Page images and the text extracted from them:
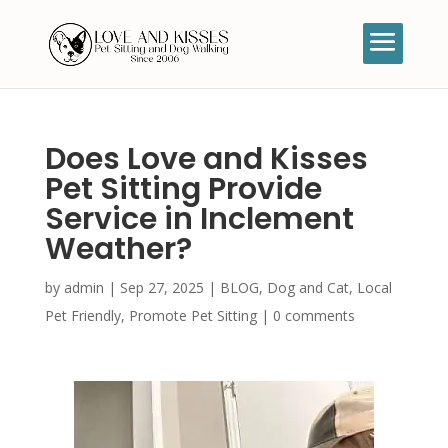
Does Love and Kisses
Pet Sitting Provide
Service in Inclement
Weather?
by
admin
|
Sep 27, 2025
|
BLOG
,
Dog and Cat
,
Local
Pet Friendly
,
Promote Pet Sitting
|
0 comments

**YOUR OBJECTIVE**
Put the lines of text from all the material above into a numbered list, skipping any blank lines. Leave the pictures out.

**ANSWER TO THE PROBLEM**
1. Does Love and Kisses
2. Pet Sitting Provide
3. Service in Inclement
4. Weather?
5. by
6. admin
7. |
8. Sep 27, 2025
9. |
10. BLOG
11. ,
12. Dog and Cat
13. ,
14. Local
15. Pet Friendly
16. ,
17. Promote Pet Sitting
18. |
19. 0 comments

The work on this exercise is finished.